Ask HN: Why do websites ignore HTTP_ACCEPT_LANGUAGE?

10 points by decasteve ↗ HN
My browser sends 'en-US,en' for English. Yet many sites surreptitiously use a geo-ip lookup to decide what language I "should" be using.

I'm curious to know the pros and cons for this practice.

5 comments

[ 3.0 ms ] story [ 19.2 ms ] thread
From stats ("site lang set by header and then changed by user"), most browsers are misconfigured (Everyone Is American, yay! Except those weird people who are not, oh well, let's send an accept-language of en-US anyway.)
This is a personal pet hate of mine. As an English speaker in a non-English speaking country I have everything targeted at me in the wrong language.

What annoys me the most is that it is a huge waste of resources to target ads at me in the wrong language, especially when my browser is passing my preferred language preferences.

Now multiply that by the millions of people who are being mistargetted by ad delivery companies (Google I'm looking at you). What awful losses.

What gets me the most is things like Google/fb login pages etc - there is no (that I can see) way to change language on these pages - you have to guess what shit does, which is even harder when you use them only when client work demands integration with one of them, and thus are not familiar.
both fb and google login change language is @ bottom

google's at bottom right

fb's at bottom with largest languages, and a button that opens a modal for the rest.
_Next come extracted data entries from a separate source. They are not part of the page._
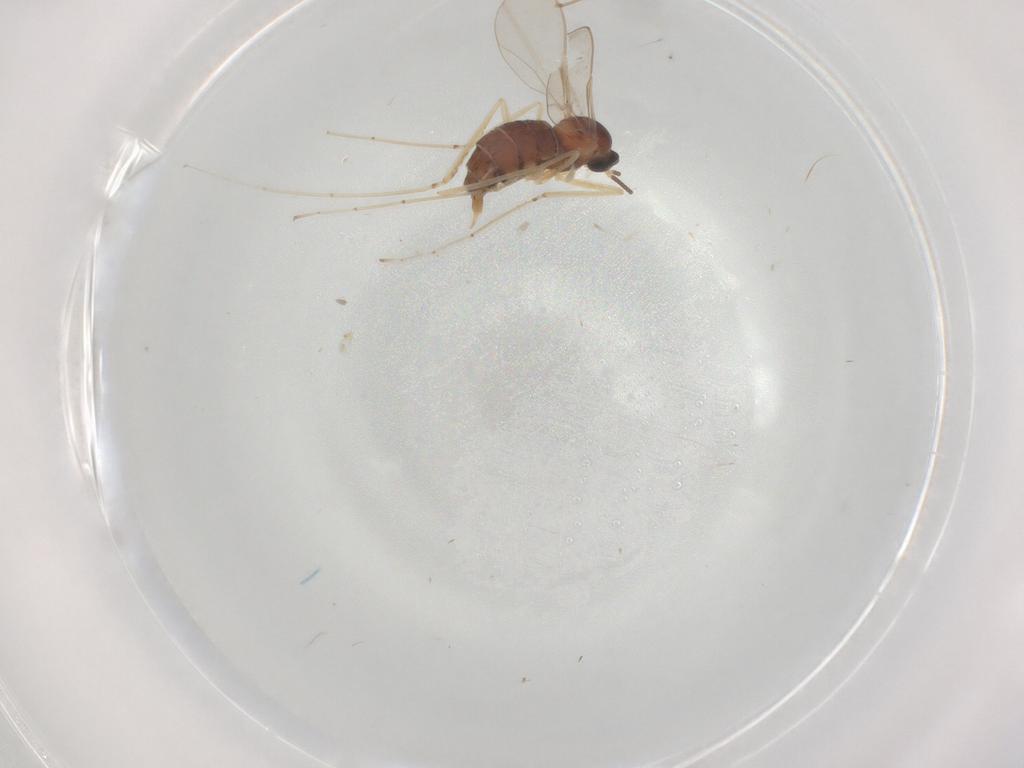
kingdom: Animalia
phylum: Arthropoda
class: Insecta
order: Diptera
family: Cecidomyiidae
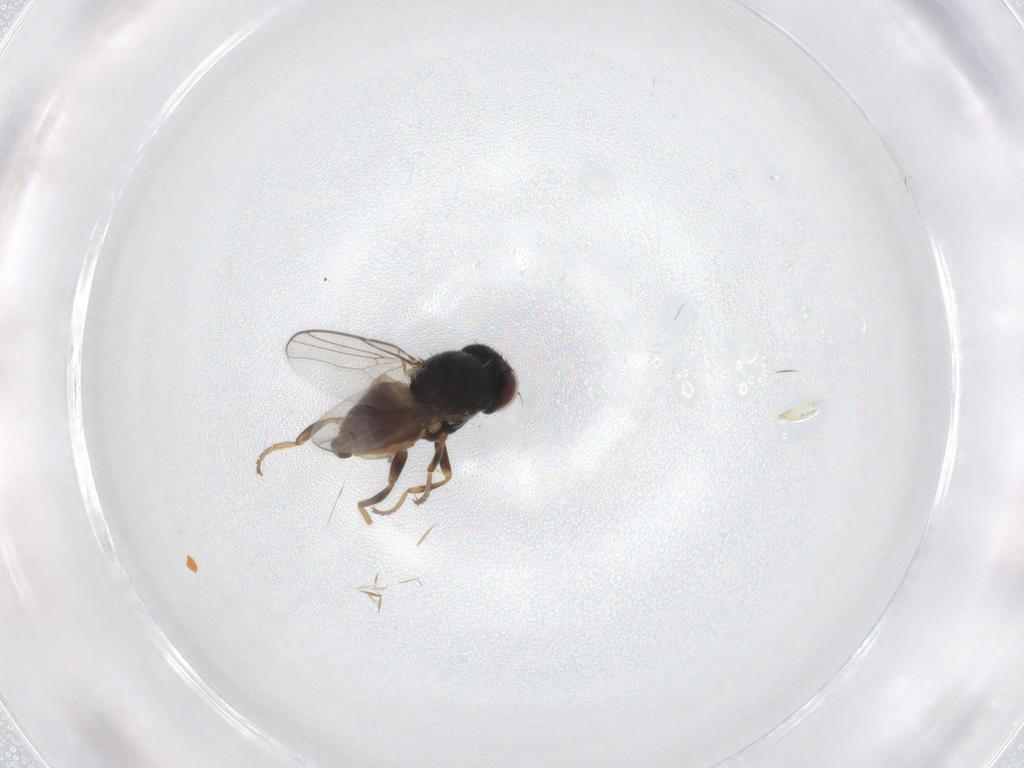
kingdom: Animalia
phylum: Arthropoda
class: Insecta
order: Diptera
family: Chloropidae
This, exactly. I happen to prefer English to my native language, mostly because I prefer to see the original version of content, not some badly translated version which is all it is a lot of the time.

It's extremely frustrating to let websites know I would like to get English content, then be delivered a translated, shortened, bad quality version of the that same content because they think that's better for me.

Actually, while it's probably also a limitation due to licensing, I've had the extremely frustrating experience of trying out Google Play Books on my phone. No language settings. The phone's language, the settings in your Google settings and account are ignored. I'm in Germany, I get the books in German.

I actually would have bought my first book that day if I could have accessed the original version, but I couldn't.

Point is, it's not just ad revenue they're losing out on, but also customers.